Antynomie ekologicznego rozumu

Izabela Brodacka Falzmann, 12.02.2023

Wiele lat temu Józefa Hennelowa, publicystka „Tygodnika Powszechnego” (zwanego powszechnie Obłudnikiem Powszechnym) zadała bardzo rozsądne pytanie: „Czy postępuję ekologicznie wietrząc własne mieszkanie, czy wręcz przeciwnie wietrząc, wpuszczam do mieszkania spaliny? A może postępuję nieekologicznie, zatruwając wyziewami ze swego mieszkania środowisko Krakowa?”

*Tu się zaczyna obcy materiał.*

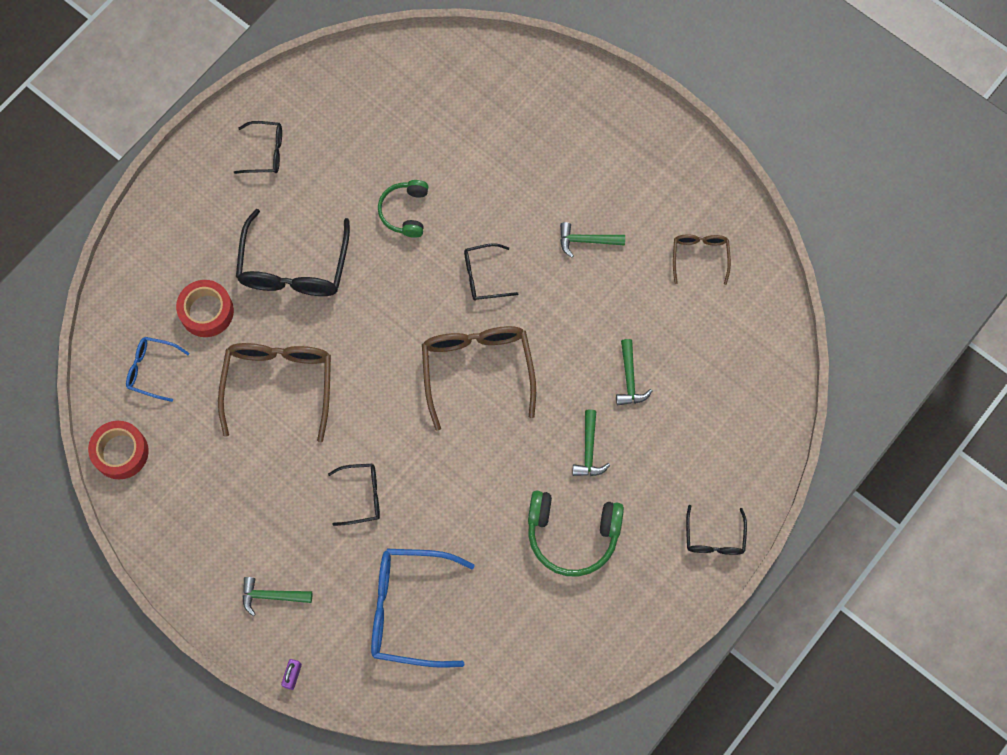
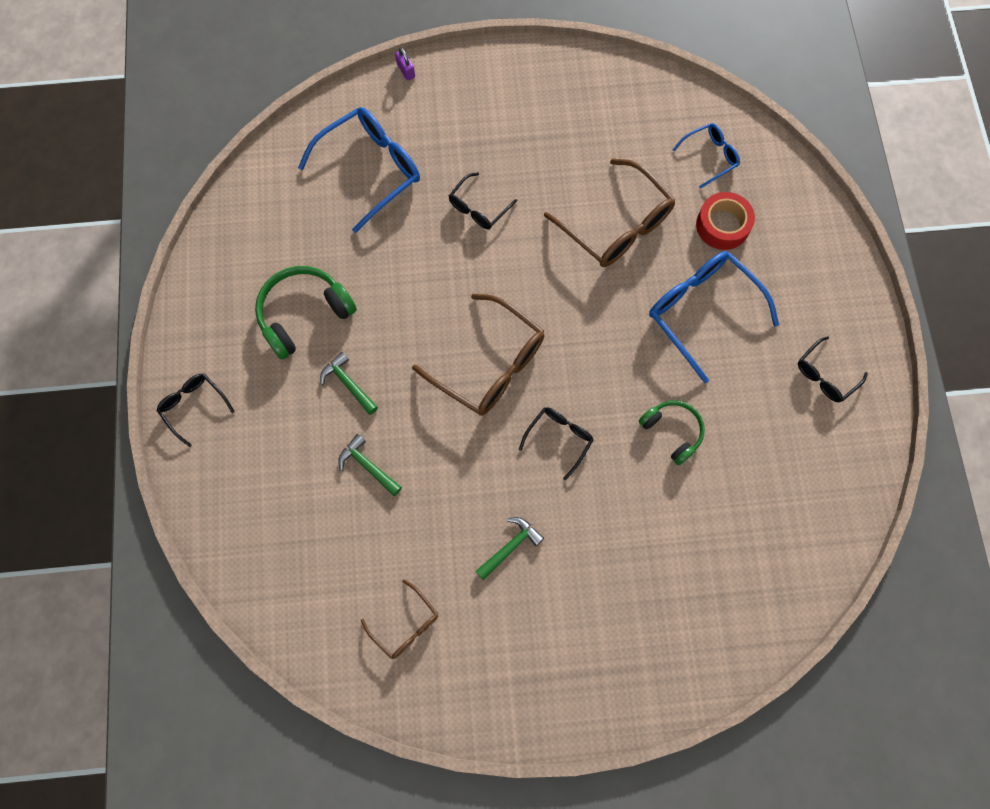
camera: 135 degrees right, 0 degrees up
(121, 452) = (665, 93): red tape -> none
(271, 596) = (470, 100): green hammer -> none
(294, 267) = (701, 311): black glasses -> blue glasses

Czy buty skórzane są ekologiczne, bo są naturalne, zdrowe i nie torturują naszych stóp, czy nie są ekologiczne, bo ich produkcja wymaga zabijania zwierząt? Futra naturalne z pewnością nie są ekologiczne, bo przeciwko używaniu futer występują aktywiści ekologiczni, polewając je farbą na plecach elegantek, lecz może warto się zastanowić, jak niszcząco wpływa na środowisko produkcja futer sztucznych?
Czy postępujemy ekologicznie karmiąc psa brukwią i soczewicą, czyli dręcząc zwierzę i narażając je na śmierć, czy należy  dawać mu mięso, co wiąże się z dręczeniem i zabijaniem  innych zwierząt?
Czy opakowania od jajek poplamione białkiem powinny trafić do papierów, czy do pojemnika z napisem „bio” ? 

Wielu z nas swego czasu ulegało „dziecięcej chorobie ekologizmu”. Wówczas nie była to ideologia ani szkodliwa utopia, lecz racjonalna troska o środowisko człowieka. O to żeby nie spożywać z mięsem antybiotyków, a z chlebem środków ochrony roślin, żeby nie niszczyć Tatr, żeby nie składować odpadów radioaktywnych w jaskiniach, żeby nie przywozić do Polski śmieci z Niemiec.

Naczelnym paradygmatem tak uprawianej ekologii był „zrównoważony rozwój”- cokolwiek to miałoby znaczyć. Otrzeźwienie przyszło wkrótce. Przede wszystkim powstały liczne fundacje i stowarzyszenia z bardzo skrajnymi programami. Pamiętam  „Pracownię na rzecz wszystkich istot żywych” . Zastanawialiśmy się, czy chcą chronić również pasożyty,  bakterie i wirusy. Poza tym wiele z tych organizacji wyspecjalizowało się w wyciąganiu pieniędzy z budżetu państwa i z międzynarodowych organizacji.

Dla mnie momentem otrzeźwienia była wizyta w ekologicznym gospodarstwie prowadzonym przez sympatycznego Szwajcara ożenionego z Polką. Wizytę trzeba było oczywiście zapowiadać, a ponieważ przyjechaliśmy wcześniej, zaparkowaliśmy samochód w pobliżu jego gospodarstwa i spacerując po okolicy, widzieliśmy naszego gospodarza popijającego kawę na werandzie i prowadzącego rozmowę przez telefon komórkowy, który wówczas był w Polsce prawdziwym rarytasem. Gdy stanęliśmy w bramie, gospodarz w zniszczonych farmerkach pracowicie przerzucał widłami gnój, a gospodyni zagniatała ciasto. Podczas długiej rozmowy przekonywali nas gorąco, że żyją w zgodzie z naturą, gospodarują według tradycyjnych wzorców, nie używają żadnej elektroniki ( telefon gdzieś znikł) , nie posiadają telewizora, a dzieci uczą  w domu w ramach tak zwanego homeschooling . Jakoś udało nam się przełamać lody (czytajmy- „skuć” gospodarzy nie nadużywając osobiście procentów)  i przestali udawać amiszów.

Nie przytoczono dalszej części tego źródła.